Excerpt provided
Once your brain overlaps with enough data, the built-in software in your brain ‘does its thing’ and you will start to understand the language at an accelerated rate. Your speech will rapidly improve and the “impossible” begins to occur. Depending on your language of choice, a hardcore learner can achieve these ‘inhuman’ results in 3-6 months. But those are not 3 ‘sexy’ months. They are months of intense mental demand, physical challenge and true self-assessment.

Take for example, the current list of things I presently know are required to gain an advanced level of both understanding and production of my current target language (Japanese).

  1. Minimum vocabulary of 3,500-5,000 useful words.
  2. Minimum listening time of native audio of 500-1000 hours
  3. Minimum Kanji requirement of 2,136 Kanji
  4. Minimum knowledge of 297 readings for the above Kanji.

Each task requires months of intense work. Learning 3,500 words at a rate of 25-50 per day is a little over 3 months. 5,000 puts you at the 4,5 month mark. Getting in 500-1000 hours of listening at a rate of 5-8 per day will not take less than 2-4 months of highly organized activity that requires you to source very high quality audio in your target language that will carry you through (with interesting content) this long journey. I’ve devised a way to learn the Kanji at a rate of 20-50 per day will full memorization, that takes 8-10 weeks, but let’s say 12 at max (3 months). So all these tasks, which individually one could spent the majority of their time on, all lead to the ‘sexy’. 

THIS is what the internet does not tell you necessarily. This is  not sexy. It can be quite fun at times, even fulfilling. But trust me, there are days I’ve woken up at 5 a.m to start praticising my Kanji and absolutely didn’t want to. There are days I am physically exhausted (from life) and don’t feel like doing “immersion”. There are days that even though I’ve learned about 1700 Kanji with fully memorization and recognition (a feat I was unable to do ten years prior to this) I still feel as if what I am doing is “impossible”, because I haven’t even broken the 2,000 word barrier yet. I know it works, I know it will trigger my brain based on science and my own observations, but at the end of the day:

it is not easy by any stretch of the imagination. 

I do not like to use the word “hard” as “hard” has very negative connotations. See it as extremely challenging. You see, if I was to do this process at a much slower pace using the same numbers, it would actually be “easy”. Meaning, if I took 6-8 months to do all of this versus 3.5 or 4, I’d be in the same place. But that process would be much slower and require even more patience. I’d rather see my results in 3 months than 8 months.

So the sexy is good, and the sexy looks nice. But know that all the people having fun on the internet had to go through a lot to get their gains. I have no issue with showing off skills that took so long to learn. That’s the point! But you really have to go into some dank trenches to get those muscles.

Bright Side

The Bright side is, once you know the true cost, you won’ have any issues with the demands and you will be reasonably patient. You’ll just “do what you have to do” because you’ll be able to predict the shift and changes and anticipate breakthroughs. You’ll just have to put more of your efforts into staying the course. So I try to imaging myself right now at around month 4, with about 800 hours of listening locked in, and a working vocabulary of 3,000+ words. What will things be like then? I also think of one of my major goals, which is playing Zelda: Breath of the Wild in Japanese and try to imagine myself comfortably playing the game in another 2 months or so. Will it be comfortable? Who knows.

Because there are limits to our time and energy we cannot do everything. I cannot play games for hours and learn words for hours. I cannot speak for hours and read for hours, nor can I listening to native audio for hours and write kanji for hours. Once you fit into your system, you work in phases until everything starts to overlap, then you move on.

That my friends is what I think is the true cost. That’s my observation for today. Back to the grind.

Problem requirements
Translate this sentence from the language-learning text into Spanish: "Because there are limits to our time and energy we cannot do everything."

Supplied entries
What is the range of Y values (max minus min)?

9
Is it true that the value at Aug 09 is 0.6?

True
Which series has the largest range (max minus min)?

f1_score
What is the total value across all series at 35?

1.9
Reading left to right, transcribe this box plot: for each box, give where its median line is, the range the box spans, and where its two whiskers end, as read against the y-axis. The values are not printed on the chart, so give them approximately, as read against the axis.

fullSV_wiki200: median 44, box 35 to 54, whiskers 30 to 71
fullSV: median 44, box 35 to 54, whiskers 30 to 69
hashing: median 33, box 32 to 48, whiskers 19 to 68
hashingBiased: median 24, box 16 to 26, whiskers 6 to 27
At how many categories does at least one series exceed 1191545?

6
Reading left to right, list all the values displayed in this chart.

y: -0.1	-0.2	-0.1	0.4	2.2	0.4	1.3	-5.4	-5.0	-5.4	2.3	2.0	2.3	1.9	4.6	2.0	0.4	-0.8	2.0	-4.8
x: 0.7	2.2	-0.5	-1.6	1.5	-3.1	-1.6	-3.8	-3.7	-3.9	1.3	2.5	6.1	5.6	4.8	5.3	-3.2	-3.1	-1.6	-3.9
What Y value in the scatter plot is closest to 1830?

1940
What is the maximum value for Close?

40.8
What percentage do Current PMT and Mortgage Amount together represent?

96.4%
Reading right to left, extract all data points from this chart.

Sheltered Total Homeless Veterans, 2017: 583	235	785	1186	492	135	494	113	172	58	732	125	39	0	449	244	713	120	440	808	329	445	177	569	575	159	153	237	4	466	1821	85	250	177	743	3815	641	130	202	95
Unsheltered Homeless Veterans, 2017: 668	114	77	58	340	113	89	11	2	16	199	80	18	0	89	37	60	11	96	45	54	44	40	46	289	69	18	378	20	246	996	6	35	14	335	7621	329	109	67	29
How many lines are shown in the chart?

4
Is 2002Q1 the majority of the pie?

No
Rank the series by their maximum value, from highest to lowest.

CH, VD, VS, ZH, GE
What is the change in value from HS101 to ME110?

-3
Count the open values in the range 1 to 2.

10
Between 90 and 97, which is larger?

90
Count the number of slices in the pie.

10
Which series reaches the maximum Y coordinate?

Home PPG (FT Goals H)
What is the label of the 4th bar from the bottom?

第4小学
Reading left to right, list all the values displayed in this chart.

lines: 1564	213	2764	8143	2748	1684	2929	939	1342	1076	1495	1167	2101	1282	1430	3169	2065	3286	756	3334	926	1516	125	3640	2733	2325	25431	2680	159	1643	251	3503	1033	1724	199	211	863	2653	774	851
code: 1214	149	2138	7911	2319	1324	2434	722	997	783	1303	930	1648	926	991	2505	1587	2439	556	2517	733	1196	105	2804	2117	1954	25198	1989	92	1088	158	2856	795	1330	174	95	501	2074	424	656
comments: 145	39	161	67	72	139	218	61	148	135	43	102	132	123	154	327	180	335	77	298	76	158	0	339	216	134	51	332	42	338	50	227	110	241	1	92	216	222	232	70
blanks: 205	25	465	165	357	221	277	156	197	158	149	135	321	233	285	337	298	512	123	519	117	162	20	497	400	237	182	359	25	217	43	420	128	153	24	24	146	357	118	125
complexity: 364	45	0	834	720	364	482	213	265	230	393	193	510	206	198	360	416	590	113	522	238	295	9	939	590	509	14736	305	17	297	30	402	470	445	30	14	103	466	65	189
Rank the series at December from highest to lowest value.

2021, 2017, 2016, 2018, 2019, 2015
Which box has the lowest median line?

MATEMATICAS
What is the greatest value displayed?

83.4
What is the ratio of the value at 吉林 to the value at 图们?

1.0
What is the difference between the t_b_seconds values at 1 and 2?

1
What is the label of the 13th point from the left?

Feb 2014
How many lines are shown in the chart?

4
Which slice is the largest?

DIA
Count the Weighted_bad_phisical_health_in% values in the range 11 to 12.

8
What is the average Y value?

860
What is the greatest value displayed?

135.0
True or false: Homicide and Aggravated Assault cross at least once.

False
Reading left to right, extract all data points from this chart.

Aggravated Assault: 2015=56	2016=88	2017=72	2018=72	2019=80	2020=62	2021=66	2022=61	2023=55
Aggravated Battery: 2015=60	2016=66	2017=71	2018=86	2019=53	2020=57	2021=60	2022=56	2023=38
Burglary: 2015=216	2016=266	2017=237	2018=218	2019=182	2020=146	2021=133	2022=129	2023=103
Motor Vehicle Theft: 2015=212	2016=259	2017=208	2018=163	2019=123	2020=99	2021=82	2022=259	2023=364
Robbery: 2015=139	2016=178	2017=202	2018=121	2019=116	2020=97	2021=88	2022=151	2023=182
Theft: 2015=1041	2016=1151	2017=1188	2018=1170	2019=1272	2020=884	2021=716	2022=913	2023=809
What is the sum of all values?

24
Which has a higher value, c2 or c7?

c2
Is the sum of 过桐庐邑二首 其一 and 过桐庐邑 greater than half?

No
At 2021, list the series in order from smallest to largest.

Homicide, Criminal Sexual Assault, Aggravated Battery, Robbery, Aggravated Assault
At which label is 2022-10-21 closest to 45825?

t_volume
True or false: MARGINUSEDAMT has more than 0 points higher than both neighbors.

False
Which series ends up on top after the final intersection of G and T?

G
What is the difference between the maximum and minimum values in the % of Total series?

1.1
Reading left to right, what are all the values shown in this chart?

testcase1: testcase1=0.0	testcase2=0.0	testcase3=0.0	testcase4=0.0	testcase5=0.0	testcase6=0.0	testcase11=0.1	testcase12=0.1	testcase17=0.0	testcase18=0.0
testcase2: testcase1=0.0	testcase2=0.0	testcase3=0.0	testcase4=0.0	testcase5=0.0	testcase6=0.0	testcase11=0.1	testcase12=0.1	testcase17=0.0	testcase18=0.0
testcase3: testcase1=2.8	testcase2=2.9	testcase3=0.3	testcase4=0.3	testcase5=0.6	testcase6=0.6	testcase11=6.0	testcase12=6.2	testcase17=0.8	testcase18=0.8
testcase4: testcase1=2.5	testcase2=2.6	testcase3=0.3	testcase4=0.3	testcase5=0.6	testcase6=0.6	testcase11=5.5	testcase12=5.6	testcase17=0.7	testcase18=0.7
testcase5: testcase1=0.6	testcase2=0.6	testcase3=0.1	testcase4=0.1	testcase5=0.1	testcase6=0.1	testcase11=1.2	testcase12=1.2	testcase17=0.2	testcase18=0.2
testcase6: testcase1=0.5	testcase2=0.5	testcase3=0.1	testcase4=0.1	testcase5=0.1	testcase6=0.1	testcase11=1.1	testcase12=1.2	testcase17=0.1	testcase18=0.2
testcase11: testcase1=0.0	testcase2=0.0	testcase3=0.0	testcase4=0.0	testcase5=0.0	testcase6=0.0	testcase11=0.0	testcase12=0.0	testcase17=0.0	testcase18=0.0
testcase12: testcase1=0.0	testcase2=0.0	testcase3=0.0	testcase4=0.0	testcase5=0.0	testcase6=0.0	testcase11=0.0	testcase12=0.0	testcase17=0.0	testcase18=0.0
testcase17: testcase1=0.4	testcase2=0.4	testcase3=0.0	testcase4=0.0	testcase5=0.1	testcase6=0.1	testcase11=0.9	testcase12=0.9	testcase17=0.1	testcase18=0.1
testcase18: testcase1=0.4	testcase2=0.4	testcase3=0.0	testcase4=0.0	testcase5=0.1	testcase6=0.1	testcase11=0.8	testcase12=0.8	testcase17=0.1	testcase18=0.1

Finished task
Como nuestro tiempo y nuestra energía tienen límites, no podemos hacerlo todo.